Records from a dataset:
- Opening Delimiter -
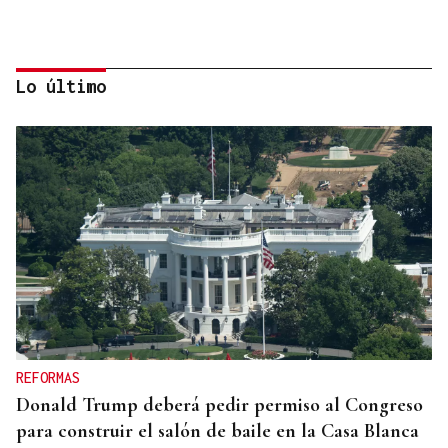
Lo último
03
31
-
AGO
AGO
AÑO OTERIANO
Exposición | "Exposición de gancho" y "Mundos
REFORMAS
Oterianos desde Caldelas"
Donald Trump deberá pedir permiso al Congreso
para construir el salón de baile en la Casa Blanca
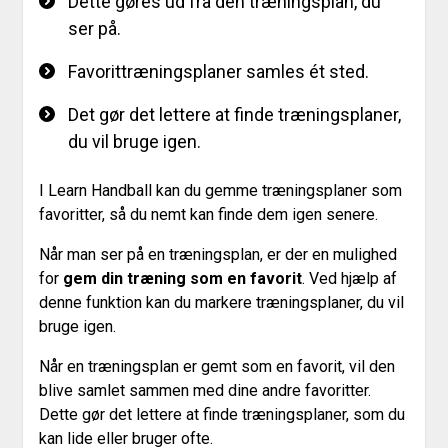
Dette gøres ud fra den træningsplan, du
ser på.
Favorittræningsplaner samles ét sted.
Det gør det lettere at finde træningsplaner,
du vil bruge igen.
I Learn Handball kan du gemme træningsplaner som
favoritter, så du nemt kan finde dem igen senere.
Når man ser på en træningsplan, er der en mulighed
for
gem din træning som en favorit
. Ved hjælp af
denne funktion kan du markere træningsplaner, du vil
bruge igen.
Når en træningsplan er gemt som en favorit, vil den
blive samlet sammen med dine andre favoritter.
Dette gør det lettere at finde træningsplaner, som du
kan lide eller bruger ofte.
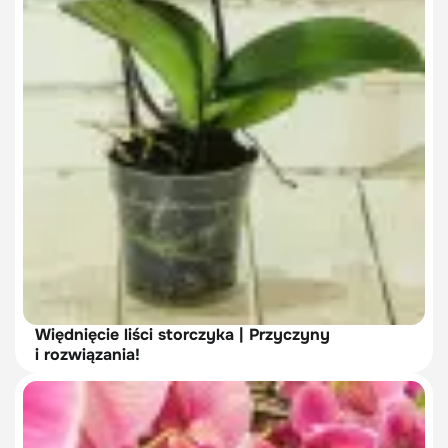
Więdnięcie liści storczyka | Przyczyny
i rozwiązania!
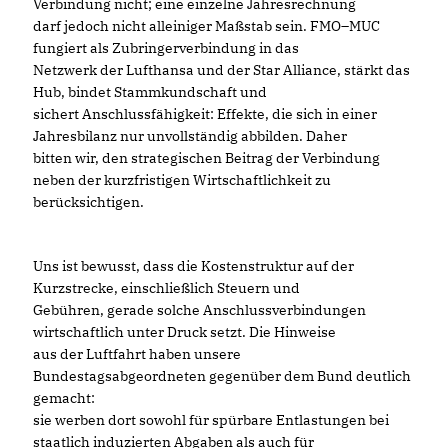
Verbindung nicht; eine einzelne Jahresrechnung
darf jedoch nicht alleiniger Maßstab sein. FMO–MUC
fungiert als Zubringerverbindung in das
Netzwerk der Lufthansa und der Star Alliance, stärkt das
Hub, bindet Stammkundschaft und
sichert Anschlussfähigkeit: Effekte, die sich in einer
Jahresbilanz nur unvollständig abbilden. Daher
bitten wir, den strategischen Beitrag der Verbindung
neben der kurzfristigen Wirtschaftlichkeit zu
berücksichtigen.
Uns ist bewusst, dass die Kostenstruktur auf der
Kurzstrecke, einschließlich Steuern und
Gebühren, gerade solche Anschlussverbindungen
wirtschaftlich unter Druck setzt. Die Hinweise
aus der Luftfahrt haben unsere
Bundestagsabgeordneten gegenüber dem Bund deutlich
gemacht:
sie werben dort sowohl für spürbare Entlastungen bei
staatlich induzierten Abgaben als auch für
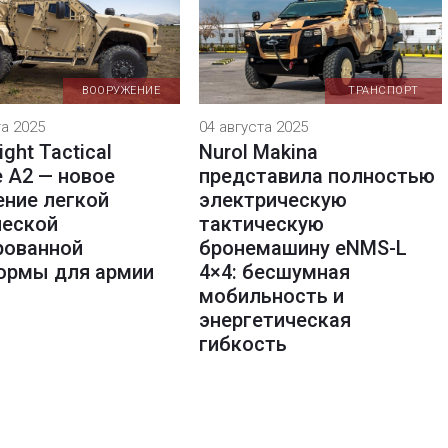
ВООРУЖЕНИЕ
ТРАНСПОРТ
та 2025
04 августа 2025
ight Tactical
Nurol Makina
e A2 — новое
представила полностью
ение легкой
электрическую
ческой
тактическую
рованной
бронемашину eNMS-L
ормы для армии
4×4: бесшумная
мобильность и
энергетическая
гибкость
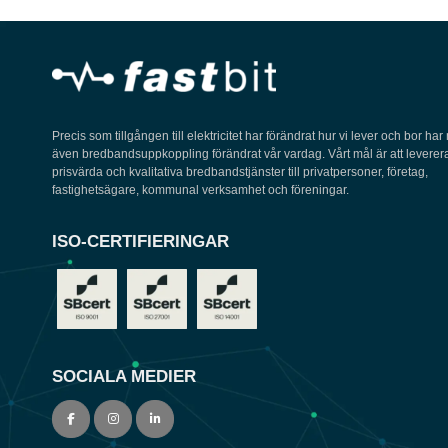
Precis som tillgången till elektricitet har förändrat hur vi lever och bor har
även bredbandsuppkoppling förändrat vår vardag. Vårt mål är att leverer
prisvärda och kvalitativa bredbandstjänster till privatpersoner, företag,
fastighetsägare, kommunal verksamhet och föreningar.
ISO-CERTIFIERINGAR
SOCIALA MEDIER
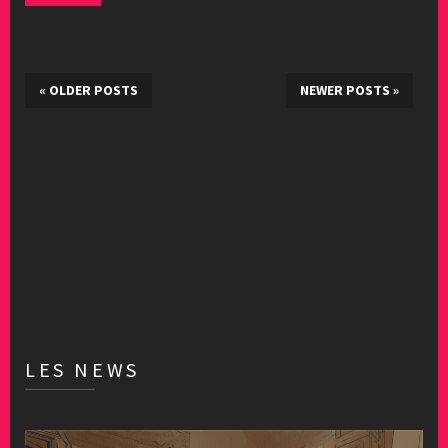
«
OLDER POSTS
NEWER POSTS
»
LES NEWS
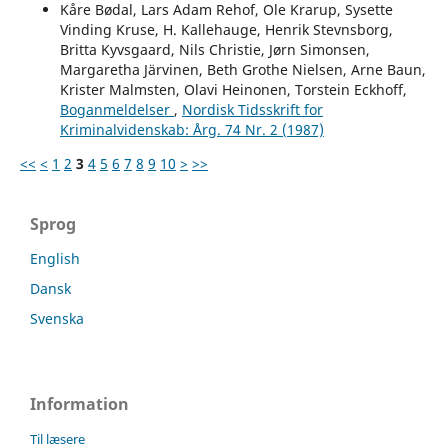
Kåre Bødal, Lars Adam Rehof, Ole Krarup, Sysette
Vinding Kruse, H. Kallehauge, Henrik Stevnsborg,
Britta Kyvsgaard, Nils Christie, Jørn Simonsen,
Margaretha Järvinen, Beth Grothe Nielsen, Arne Baun,
Krister Malmsten, Olavi Heinonen, Torstein Eckhoff,
Boganmeldelser
,
Nordisk Tidsskrift for
Kriminalvidenskab: Årg. 74 Nr. 2 (1987)
<<
<
1
2
3
4
5
6
7
8
9
10
>
>>
Sprog
English
Dansk
Svenska
Information
Til læsere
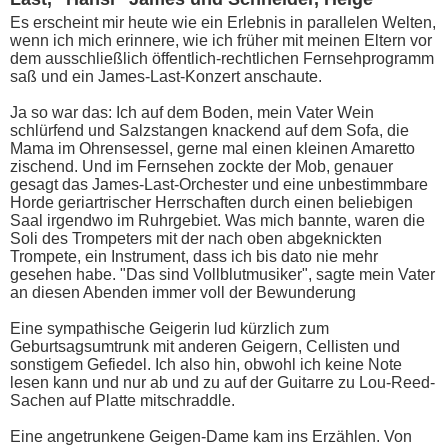
Es erscheint mir heute wie ein Erlebnis in parallelen Welten,
wenn ich mich erinnere, wie ich früher mit meinen Eltern vor
dem ausschließlich öffentlich-rechtlichen Fernsehprogramm
saß und ein James-Last-Konzert anschaute.
Ja so war das: Ich auf dem Boden, mein Vater Wein
schlürfend und Salzstangen knackend auf dem Sofa, die
Mama im Ohrensessel, gerne mal einen kleinen Amaretto
zischend. Und im Fernsehen zockte der Mob, genauer
gesagt das James-Last-Orchester und eine unbestimmbare
Horde geriartrischer Herrschaften durch einen beliebigen
Saal irgendwo im Ruhrgebiet. Was mich bannte, waren die
Soli des Trompeters mit der nach oben abgeknickten
Trompete, ein Instrument, dass ich bis dato nie mehr
gesehen habe. "Das sind Vollblutmusiker", sagte mein Vater
an diesen Abenden immer voll der Bewunderung
Eine sympathische Geigerin lud kürzlich zum
Geburtsagsumtrunk mit anderen Geigern, Cellisten und
sonstigem Gefiedel. Ich also hin, obwohl ich keine Note
lesen kann und nur ab und zu auf der Guitarre zu Lou-Reed-
Sachen auf Platte mitschraddle.
Eine angetrunkene Geigen-Dame kam ins Erzählen. Von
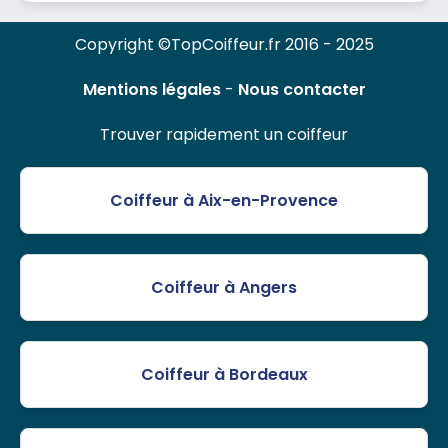
Copyright ©TopCoiffeur.fr 2016 - 2025
Mentions légales
-
Nous contacter
Trouver rapidement un coiffeur
Coiffeur à Aix-en-Provence
Coiffeur à Angers
Coiffeur à Bordeaux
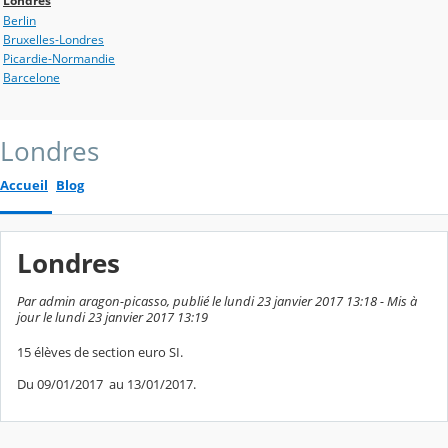
Londres
Berlin
Bruxelles-Londres
Picardie-Normandie
Barcelone
Londres
Accueil
Blog
Londres
Par admin aragon-picasso, publié le lundi 23 janvier 2017 13:18 - Mis à
jour le lundi 23 janvier 2017 13:19
15 élèves de section euro SI.
Du 09/01/2017 au 13/01/2017.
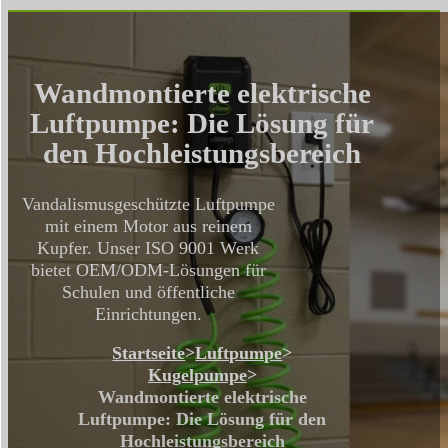
Wandmontierte elektrische
Luftpumpe: Die Lösung für
den Hochleistungsbereich
Vandalismusgeschützte Luftpumpe
mit einem Motor aus reinem
Kupfer. Unser ISO 9001 Werk
bietet OEM/ODM-Lösungen für
Schulen und öffentliche
Einrichtungen.
Startseite
>
Luftpumpe
>
Kugelpumpe
>
Wandmontierte elektrische
Luftpumpe: Die Lösung für den
Hochleistungsbereich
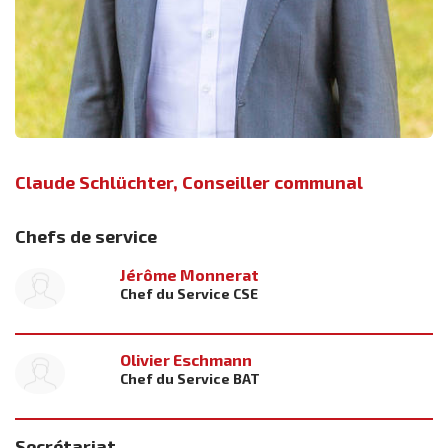
Claude Schlüchter, Conseiller communal
Chefs de service
Jérôme Monnerat
Chef du Service CSE
Olivier Eschmann
Chef du Service BAT
Secrétariat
- Closing Delimiter -
■ **ABOUT THIS EXERCISE**
Please print the lines above exactly, beginning at the first line of the entries and ending at the line holding "Gebühren, gerade solche Anschlussverbindungen", and leave the pictures out.

■ **SOLUTION**
Lo último
03
31
-
AGO
AGO
AÑO OTERIANO
Exposición | "Exposición de gancho" y "Mundos
REFORMAS
Oterianos desde Caldelas"
Donald Trump deberá pedir permiso al Congreso
para construir el salón de baile en la Casa Blanca
Dette gøres ud fra den træningsplan, du
ser på.
Favorittræningsplaner samles ét sted.
Det gør det lettere at finde træningsplaner,
du vil bruge igen.
I Learn Handball kan du gemme træningsplaner som
favoritter, så du nemt kan finde dem igen senere.
Når man ser på en træningsplan, er der en mulighed
for
gem din træning som en favorit
. Ved hjælp af
denne funktion kan du markere træningsplaner, du vil
bruge igen.
Når en træningsplan er gemt som en favorit, vil den
blive samlet sammen med dine andre favoritter.
Dette gør det lettere at finde træningsplaner, som du
kan lide eller bruger ofte.
Więdnięcie liści storczyka | Przyczyny
i rozwiązania!
Verbindung nicht; eine einzelne Jahresrechnung
darf jedoch nicht alleiniger Maßstab sein. FMO–MUC
fungiert als Zubringerverbindung in das
Netzwerk der Lufthansa und der Star Alliance, stärkt das
Hub, bindet Stammkundschaft und
sichert Anschlussfähigkeit: Effekte, die sich in einer
Jahresbilanz nur unvollständig abbilden. Daher
bitten wir, den strategischen Beitrag der Verbindung
neben der kurzfristigen Wirtschaftlichkeit zu
berücksichtigen.
Uns ist bewusst, dass die Kostenstruktur auf der
Kurzstrecke, einschließlich Steuern und
Gebühren, gerade solche Anschlussverbindungen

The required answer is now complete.